Por seu turno, Sunny Bulwani rejeita as acusações da ex-namorada, dizendo que só entrou para a Theranos em 2009 e que era ela quem controlava a empresa.
Num procedimento típico da Justiça dos EUA, esta terça-feira marcou o início do interrogatório dos potenciais jurados no tribunal de San José, no estado da Califórnia. Cada um teve de comprovar que conhece a longa história de Elizabeth Holmes. Para isso, tiveram uma grande ajuda, dado que já foram publicados dois livros, dois documentários e um podcast sobre aquela que foi um dia “a próxima Steve Jobs”. E até um vídeo num tom mais cómico de James Corden.

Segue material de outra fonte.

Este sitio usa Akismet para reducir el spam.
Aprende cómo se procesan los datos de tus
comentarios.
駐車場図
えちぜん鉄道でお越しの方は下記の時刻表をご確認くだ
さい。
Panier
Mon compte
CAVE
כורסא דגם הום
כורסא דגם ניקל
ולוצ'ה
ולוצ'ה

Tal como na história da vida de Elizabeth Holmes, tudo o que aparenta ser “simples” e “otimista” afinal não é. O próprio início do interrogatório já se arrasta há mais de um ano — primeiro foi travado pela pandemia, depois pela sua gravidez. Em agosto de 2021, a ABC revelou que em julho Elizabeth tinha dado à luz o seu primeiro filho com o atual namorado Billy Evans — informação que manteve em segredo durante um mês.
O futuro de Elizabeth Holmes vai ser agora decidido em tribunal. Há, no entanto, uma certeza: a jovem outrora “competitiva” conseguiu realmente “mudar o mundo em menos de 20 anos”. Mas pelos piores motivos.